(Action item)
Your task is to output every record exactly as it is given.

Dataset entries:
------------------------------------------------

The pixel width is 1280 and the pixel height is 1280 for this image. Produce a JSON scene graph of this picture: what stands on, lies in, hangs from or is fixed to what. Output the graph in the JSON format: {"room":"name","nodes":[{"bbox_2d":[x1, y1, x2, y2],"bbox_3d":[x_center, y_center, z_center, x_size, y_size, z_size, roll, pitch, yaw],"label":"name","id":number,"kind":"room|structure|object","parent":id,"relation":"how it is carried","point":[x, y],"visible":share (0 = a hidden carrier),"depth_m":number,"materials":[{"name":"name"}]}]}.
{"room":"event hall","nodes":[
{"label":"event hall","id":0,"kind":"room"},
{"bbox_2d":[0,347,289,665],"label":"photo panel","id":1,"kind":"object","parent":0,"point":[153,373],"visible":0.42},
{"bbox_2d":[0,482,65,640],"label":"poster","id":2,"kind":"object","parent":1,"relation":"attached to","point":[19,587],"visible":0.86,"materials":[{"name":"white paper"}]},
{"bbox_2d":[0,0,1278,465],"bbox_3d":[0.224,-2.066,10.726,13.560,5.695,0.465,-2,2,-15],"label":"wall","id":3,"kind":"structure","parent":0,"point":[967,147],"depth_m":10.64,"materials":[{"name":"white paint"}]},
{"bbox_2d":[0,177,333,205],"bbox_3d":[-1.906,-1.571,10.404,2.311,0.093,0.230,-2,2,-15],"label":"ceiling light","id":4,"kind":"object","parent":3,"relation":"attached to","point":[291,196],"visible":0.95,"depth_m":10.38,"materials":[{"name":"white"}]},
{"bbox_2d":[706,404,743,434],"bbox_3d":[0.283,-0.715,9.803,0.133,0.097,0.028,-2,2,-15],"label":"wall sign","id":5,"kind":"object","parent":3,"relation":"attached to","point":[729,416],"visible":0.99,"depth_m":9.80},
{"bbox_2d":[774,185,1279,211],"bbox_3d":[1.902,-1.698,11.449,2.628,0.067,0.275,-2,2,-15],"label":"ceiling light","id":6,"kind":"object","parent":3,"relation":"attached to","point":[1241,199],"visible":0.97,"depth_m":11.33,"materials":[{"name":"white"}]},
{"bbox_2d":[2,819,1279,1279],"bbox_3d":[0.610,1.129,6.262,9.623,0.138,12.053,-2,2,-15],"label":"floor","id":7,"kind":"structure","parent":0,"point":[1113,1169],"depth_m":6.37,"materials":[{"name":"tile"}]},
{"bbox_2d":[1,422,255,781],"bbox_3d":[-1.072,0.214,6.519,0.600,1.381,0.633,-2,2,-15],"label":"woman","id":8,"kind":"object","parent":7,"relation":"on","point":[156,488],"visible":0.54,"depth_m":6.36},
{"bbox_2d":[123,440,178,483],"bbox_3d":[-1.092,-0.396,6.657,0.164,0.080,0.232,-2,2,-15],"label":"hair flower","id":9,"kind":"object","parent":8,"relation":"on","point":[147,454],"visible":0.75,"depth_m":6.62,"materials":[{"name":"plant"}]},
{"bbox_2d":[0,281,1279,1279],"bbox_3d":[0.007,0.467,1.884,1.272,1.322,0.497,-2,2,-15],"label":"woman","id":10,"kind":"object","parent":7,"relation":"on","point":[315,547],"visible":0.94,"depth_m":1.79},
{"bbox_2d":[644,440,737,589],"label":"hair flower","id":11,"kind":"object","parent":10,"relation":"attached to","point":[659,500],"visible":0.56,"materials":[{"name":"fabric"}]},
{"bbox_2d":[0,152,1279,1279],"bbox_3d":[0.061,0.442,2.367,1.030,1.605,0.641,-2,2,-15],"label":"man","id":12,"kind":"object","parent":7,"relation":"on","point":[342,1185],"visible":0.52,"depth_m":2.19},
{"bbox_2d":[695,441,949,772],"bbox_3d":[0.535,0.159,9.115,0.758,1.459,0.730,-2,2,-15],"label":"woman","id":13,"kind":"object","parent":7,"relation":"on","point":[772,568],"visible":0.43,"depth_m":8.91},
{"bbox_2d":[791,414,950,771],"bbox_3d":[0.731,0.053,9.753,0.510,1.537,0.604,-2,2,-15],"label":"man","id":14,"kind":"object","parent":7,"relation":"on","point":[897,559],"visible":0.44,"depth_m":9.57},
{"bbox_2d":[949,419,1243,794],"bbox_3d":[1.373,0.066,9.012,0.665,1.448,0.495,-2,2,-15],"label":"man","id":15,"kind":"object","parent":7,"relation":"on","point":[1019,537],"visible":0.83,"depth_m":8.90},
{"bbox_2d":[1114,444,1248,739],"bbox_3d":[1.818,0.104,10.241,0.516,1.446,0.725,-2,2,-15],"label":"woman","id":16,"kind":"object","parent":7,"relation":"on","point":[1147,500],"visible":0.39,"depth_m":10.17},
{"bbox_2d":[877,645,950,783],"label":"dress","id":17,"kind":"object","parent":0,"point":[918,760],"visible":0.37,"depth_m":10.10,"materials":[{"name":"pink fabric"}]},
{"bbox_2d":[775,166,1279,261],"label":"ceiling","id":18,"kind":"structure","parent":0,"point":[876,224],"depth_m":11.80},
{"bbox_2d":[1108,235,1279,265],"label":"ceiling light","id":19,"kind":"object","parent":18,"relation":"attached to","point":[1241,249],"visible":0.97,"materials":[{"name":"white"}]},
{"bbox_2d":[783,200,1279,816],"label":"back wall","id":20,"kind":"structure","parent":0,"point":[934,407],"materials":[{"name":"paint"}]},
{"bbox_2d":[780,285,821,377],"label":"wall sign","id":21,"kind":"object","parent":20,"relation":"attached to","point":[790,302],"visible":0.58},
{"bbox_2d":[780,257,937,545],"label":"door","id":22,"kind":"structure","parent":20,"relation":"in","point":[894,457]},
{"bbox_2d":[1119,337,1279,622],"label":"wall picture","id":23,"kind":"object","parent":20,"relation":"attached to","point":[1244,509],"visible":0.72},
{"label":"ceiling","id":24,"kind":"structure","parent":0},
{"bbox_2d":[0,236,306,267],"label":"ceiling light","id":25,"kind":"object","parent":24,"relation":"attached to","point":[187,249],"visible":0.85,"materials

------------------------------------------------

(Written answer)
The pixel width is 1280 and the pixel height is 1280 for this image. Produce a JSON scene graph of this picture: what stands on, lies in, hangs from or is fixed to what. Output the graph in the JSON format: {"room":"name","nodes":[{"bbox_2d":[x1, y1, x2, y2],"bbox_3d":[x_center, y_center, z_center, x_size, y_size, z_size, roll, pitch, yaw],"label":"name","id":number,"kind":"room|structure|object","parent":id,"relation":"how it is carried","point":[x, y],"visible":share (0 = a hidden carrier),"depth_m":number,"materials":[{"name":"name"}]}]}.
{"room":"event hall","nodes":[
{"label":"event hall","id":0,"kind":"room"},
{"bbox_2d":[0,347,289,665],"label":"photo panel","id":1,"kind":"object","parent":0,"point":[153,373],"visible":0.42},
{"bbox_2d":[0,482,65,640],"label":"poster","id":2,"kind":"object","parent":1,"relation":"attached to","point":[19,587],"visible":0.86,"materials":[{"name":"white paper"}]},
{"bbox_2d":[0,0,1278,465],"bbox_3d":[0.224,-2.066,10.726,13.560,5.695,0.465,-2,2,-15],"label":"wall","id":3,"kind":"structure","parent":0,"point":[967,147],"depth_m":10.64,"materials":[{"name":"white paint"}]},
{"bbox_2d":[0,177,333,205],"bbox_3d":[-1.906,-1.571,10.404,2.311,0.093,0.230,-2,2,-15],"label":"ceiling light","id":4,"kind":"object","parent":3,"relation":"attached to","point":[291,196],"visible":0.95,"depth_m":10.38,"materials":[{"name":"white"}]},
{"bbox_2d":[706,404,743,434],"bbox_3d":[0.283,-0.715,9.803,0.133,0.097,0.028,-2,2,-15],"label":"wall sign","id":5,"kind":"object","parent":3,"relation":"attached to","point":[729,416],"visible":0.99,"depth_m":9.80},
{"bbox_2d":[774,185,1279,211],"bbox_3d":[1.902,-1.698,11.449,2.628,0.067,0.275,-2,2,-15],"label":"ceiling light","id":6,"kind":"object","parent":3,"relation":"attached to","point":[1241,199],"visible":0.97,"depth_m":11.33,"materials":[{"name":"white"}]},
{"bbox_2d":[2,819,1279,1279],"bbox_3d":[0.610,1.129,6.262,9.623,0.138,12.053,-2,2,-15],"label":"floor","id":7,"kind":"structure","parent":0,"point":[1113,1169],"depth_m":6.37,"materials":[{"name":"tile"}]},
{"bbox_2d":[1,422,255,781],"bbox_3d":[-1.072,0.214,6.519,0.600,1.381,0.633,-2,2,-15],"label":"woman","id":8,"kind":"object","parent":7,"relation":"on","point":[156,488],"visible":0.54,"depth_m":6.36},
{"bbox_2d":[123,440,178,483],"bbox_3d":[-1.092,-0.396,6.657,0.164,0.080,0.232,-2,2,-15],"label":"hair flower","id":9,"kind":"object","parent":8,"relation":"on","point":[147,454],"visible":0.75,"depth_m":6.62,"materials":[{"name":"plant"}]},
{"bbox_2d":[0,281,1279,1279],"bbox_3d":[0.007,0.467,1.884,1.272,1.322,0.497,-2,2,-15],"label":"woman","id":10,"kind":"object","parent":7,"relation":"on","point":[315,547],"visible":0.94,"depth_m":1.79},
{"bbox_2d":[644,440,737,589],"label":"hair flower","id":11,"kind":"object","parent":10,"relation":"attached to","point":[659,500],"visible":0.56,"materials":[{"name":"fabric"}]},
{"bbox_2d":[0,152,1279,1279],"bbox_3d":[0.061,0.442,2.367,1.030,1.605,0.641,-2,2,-15],"label":"man","id":12,"kind":"object","parent":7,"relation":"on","point":[342,1185],"visible":0.52,"depth_m":2.19},
{"bbox_2d":[695,441,949,772],"bbox_3d":[0.535,0.159,9.115,0.758,1.459,0.730,-2,2,-15],"label":"woman","id":13,"kind":"object","parent":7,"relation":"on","point":[772,568],"visible":0.43,"depth_m":8.91},
{"bbox_2d":[791,414,950,771],"bbox_3d":[0.731,0.053,9.753,0.510,1.537,0.604,-2,2,-15],"label":"man","id":14,"kind":"object","parent":7,"relation":"on","point":[897,559],"visible":0.44,"depth_m":9.57},
{"bbox_2d":[949,419,1243,794],"bbox_3d":[1.373,0.066,9.012,0.665,1.448,0.495,-2,2,-15],"label":"man","id":15,"kind":"object","parent":7,"relation":"on","point":[1019,537],"visible":0.83,"depth_m":8.90},
{"bbox_2d":[1114,444,1248,739],"bbox_3d":[1.818,0.104,10.241,0.516,1.446,0.725,-2,2,-15],"label":"woman","id":16,"kind":"object","parent":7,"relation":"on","point":[1147,500],"visible":0.39,"depth_m":10.17},
{"bbox_2d":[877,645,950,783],"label":"dress","id":17,"kind":"object","parent":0,"point":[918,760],"visible":0.37,"depth_m":10.10,"materials":[{"name":"pink fabric"}]},
{"bbox_2d":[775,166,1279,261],"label":"ceiling","id":18,"kind":"structure","parent":0,"point":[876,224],"depth_m":11.80},
{"bbox_2d":[1108,235,1279,265],"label":"ceiling light","id":19,"kind":"object","parent":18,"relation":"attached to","point":[1241,249],"visible":0.97,"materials":[{"name":"white"}]},
{"bbox_2d":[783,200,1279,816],"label":"back wall","id":20,"kind":"structure","parent":0,"point":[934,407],"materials":[{"name":"paint"}]},
{"bbox_2d":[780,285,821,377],"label":"wall sign","id":21,"kind":"object","parent":20,"relation":"attached to","point":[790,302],"visible":0.58},
{"bbox_2d":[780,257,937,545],"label":"door","id":22,"kind":"structure","parent":20,"relation":"in","point":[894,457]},
{"bbox_2d":[1119,337,1279,622],"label":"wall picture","id":23,"kind":"object","parent":20,"relation":"attached to","point":[1244,509],"visible":0.72},
{"label":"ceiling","id":24,"kind":"structure","parent":0},
{"bbox_2d":[0,236,306,267],"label":"ceiling light","id":25,"kind":"object","parent":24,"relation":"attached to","point":[187,249],"visible":0.85,"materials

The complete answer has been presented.